Extended pelvic lymph node dissection at the time of robot-assisted radical prostatectomy: Impact of surgical volume on efficacy and complications in a single-surgeon series.
DOI:
https://doi.org/10.5489/cuaj.2485Keywords:
extended pelvic lymph node dissection, robot-assisted radical prostatectomy, perioperative outcomes, complications, prostate cancer.Abstract
Introduction: We assessed the impact of surgical volume on perioperative outcomes and complications of robotic extended pelvic lymph node dissection (ePLND).
Methods: From November 2008 to October 2012, a total of 233 consecutive patients with intermediate- or high-risk clinically localized prostate cancer underwent robot-assisted radical prostatectomy (RARP) and ePLND by a single, experienced open and laparoscopic surgeon. Data were prospectively collected. Complications were classified according to the Modified Clavien System. Complications potentially related to ePLND were documented. The minimum follow-up was 3 months. To evaluate the impact of surgical volume on the results, 4 patient subgroups (subgroup 1: cases 1–59; 2: 60–117; 3: 118–175; 4: 176–233) were compared using the Chi-squared and Kruskal-Wallis tests.

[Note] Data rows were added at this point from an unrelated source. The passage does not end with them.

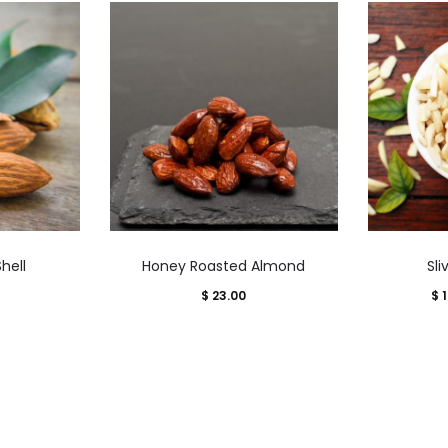
This
hell
Honey Roasted Almond
Sl
product
$
23.00
$
1
has
multiple
variants.
The
options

Results: The mean (range) operative time for ePLND was 79 minutes (range: 48–144), with a steady performance over time (p = 0.784). The count of resected lymph nodes plateaued after 60 procedures (mean [range]: 13 [range: 6–32], 15 [range: 7–34], 17 [range: 8–41], 16 [range: 8–42] in Groups 1 to 4, respectively, p = 0.001). Tumour lymph node involvement was 12% in Groups 1 and 2, 7% in Group 3 and 9% in Group 4 (p = 0.075). Overall, 115 complications were reported in 98/233 patients (42%), with a significant decrease after 175 cases (p = 0.028). In Group 4, 3 patients reported an ePLND-related bleeding requiring open revision. Lymphoceles were detected in 10/233 patients (4.2%) and 1 patient (1.7%) in each of the Groups 2 to 4 required a percutaneous drainage.
Conclusions: A surgeon with extensive experience is expected to achieve a safe learning curve for ePLND during RARP. A learning curve of 60 cases is suggested for optimal lymph node yield.